Problem statement
Retype every line of text from the rows below without changing anything, and leave the pictures out of your answer.

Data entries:
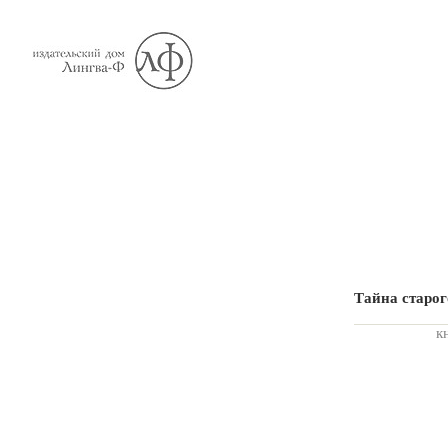
Тайна старог
к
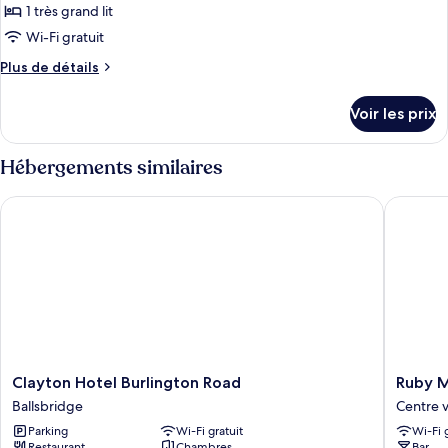
ce
1 très grand lit
type
Wi-Fi gratuit
de
Plus
Plus de détails
chambre :
de
Chambre,
détails
Voir les prix
sur
1
le
très
type
Hébergements similaires
grand
de
lit
chambre
Clayton Hotel Burlington Road
Ruby Mol
Chambre,
1
très
grand
lit
Clayton
Ruby
Clayton Hotel Burlington Road
Ruby M
Hotel
Molly
Ballsbridge
Centre v
Burlington
Hotel
Parking
Wi-Fi gratuit
Wi-Fi 
Road
Dublin
Restaurant
Chambres
Bar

Your response
Тайна старог
к
ce
1 très grand lit
type
Wi-Fi gratuit
de
Plus
Plus de détails
chambre :
de
Chambre,
détails
Voir les prix
sur
1
le
très
type
Hébergements similaires
grand
de
lit
chambre
Clayton Hotel Burlington Road
Ruby Mol
Chambre,
1
très
grand
lit
Clayton
Ruby
Clayton Hotel Burlington Road
Ruby M
Hotel
Molly
Ballsbridge
Centre v
Burlington
Hotel
Parking
Wi-Fi gratuit
Wi-Fi 
Road
Dublin
Restaurant
Chambres
Bar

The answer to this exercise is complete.